Requirement
Extract the lines of the items below, from the very first line through the line containing "genus: Centaurea", inclusive, and reproduce each one unchanged.

Records provided
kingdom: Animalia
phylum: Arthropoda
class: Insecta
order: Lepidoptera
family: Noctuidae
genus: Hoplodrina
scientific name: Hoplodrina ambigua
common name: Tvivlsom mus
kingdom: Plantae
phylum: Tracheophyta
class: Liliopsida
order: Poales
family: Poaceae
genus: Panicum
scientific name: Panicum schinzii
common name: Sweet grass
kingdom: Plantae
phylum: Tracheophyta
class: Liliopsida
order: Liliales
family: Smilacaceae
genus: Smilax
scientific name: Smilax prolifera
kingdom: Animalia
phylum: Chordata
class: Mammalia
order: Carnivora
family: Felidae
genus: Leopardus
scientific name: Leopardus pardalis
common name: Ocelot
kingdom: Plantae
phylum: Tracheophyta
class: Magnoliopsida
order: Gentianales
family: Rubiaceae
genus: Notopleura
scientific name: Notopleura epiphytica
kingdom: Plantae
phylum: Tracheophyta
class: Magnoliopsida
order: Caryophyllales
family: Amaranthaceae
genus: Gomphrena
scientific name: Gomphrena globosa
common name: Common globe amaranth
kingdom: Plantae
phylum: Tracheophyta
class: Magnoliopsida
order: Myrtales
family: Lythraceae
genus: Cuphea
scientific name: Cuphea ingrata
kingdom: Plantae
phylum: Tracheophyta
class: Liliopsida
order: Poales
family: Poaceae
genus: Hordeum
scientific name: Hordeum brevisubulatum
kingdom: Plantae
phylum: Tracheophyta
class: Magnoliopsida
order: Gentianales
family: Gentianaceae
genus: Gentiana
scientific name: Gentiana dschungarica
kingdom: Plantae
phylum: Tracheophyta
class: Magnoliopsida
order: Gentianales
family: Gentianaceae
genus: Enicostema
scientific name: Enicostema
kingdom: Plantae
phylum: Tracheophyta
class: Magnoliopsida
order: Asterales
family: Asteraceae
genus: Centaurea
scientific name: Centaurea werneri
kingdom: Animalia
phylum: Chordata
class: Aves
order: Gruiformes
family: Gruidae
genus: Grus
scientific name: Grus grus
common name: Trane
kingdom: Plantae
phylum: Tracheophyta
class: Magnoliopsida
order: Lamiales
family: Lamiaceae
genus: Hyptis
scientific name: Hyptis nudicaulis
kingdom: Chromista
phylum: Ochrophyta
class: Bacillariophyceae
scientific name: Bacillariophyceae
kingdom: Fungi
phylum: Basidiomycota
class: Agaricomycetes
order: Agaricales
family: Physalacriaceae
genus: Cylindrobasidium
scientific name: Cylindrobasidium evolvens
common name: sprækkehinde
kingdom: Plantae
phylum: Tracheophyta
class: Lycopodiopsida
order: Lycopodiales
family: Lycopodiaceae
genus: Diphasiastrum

Final result
kingdom: Animalia
phylum: Arthropoda
class: Insecta
order: Lepidoptera
family: Noctuidae
genus: Hoplodrina
scientific name: Hoplodrina ambigua
common name: Tvivlsom mus
kingdom: Plantae
phylum: Tracheophyta
class: Liliopsida
order: Poales
family: Poaceae
genus: Panicum
scientific name: Panicum schinzii
common name: Sweet grass
kingdom: Plantae
phylum: Tracheophyta
class: Liliopsida
order: Liliales
family: Smilacaceae
genus: Smilax
scientific name: Smilax prolifera
kingdom: Animalia
phylum: Chordata
class: Mammalia
order: Carnivora
family: Felidae
genus: Leopardus
scientific name: Leopardus pardalis
common name: Ocelot
kingdom: Plantae
phylum: Tracheophyta
class: Magnoliopsida
order: Gentianales
family: Rubiaceae
genus: Notopleura
scientific name: Notopleura epiphytica
kingdom: Plantae
phylum: Tracheophyta
class: Magnoliopsida
order: Caryophyllales
family: Amaranthaceae
genus: Gomphrena
scientific name: Gomphrena globosa
common name: Common globe amaranth
kingdom: Plantae
phylum: Tracheophyta
class: Magnoliopsida
order: Myrtales
family: Lythraceae
genus: Cuphea
scientific name: Cuphea ingrata
kingdom: Plantae
phylum: Tracheophyta
class: Liliopsida
order: Poales
family: Poaceae
genus: Hordeum
scientific name: Hordeum brevisubulatum
kingdom: Plantae
phylum: Tracheophyta
class: Magnoliopsida
order: Gentianales
family: Gentianaceae
genus: Gentiana
scientific name: Gentiana dschungarica
kingdom: Plantae
phylum: Tracheophyta
class: Magnoliopsida
order: Gentianales
family: Gentianaceae
genus: Enicostema
scientific name: Enicostema
kingdom: Plantae
phylum: Tracheophyta
class: Magnoliopsida
order: Asterales
family: Asteraceae
genus: Centaurea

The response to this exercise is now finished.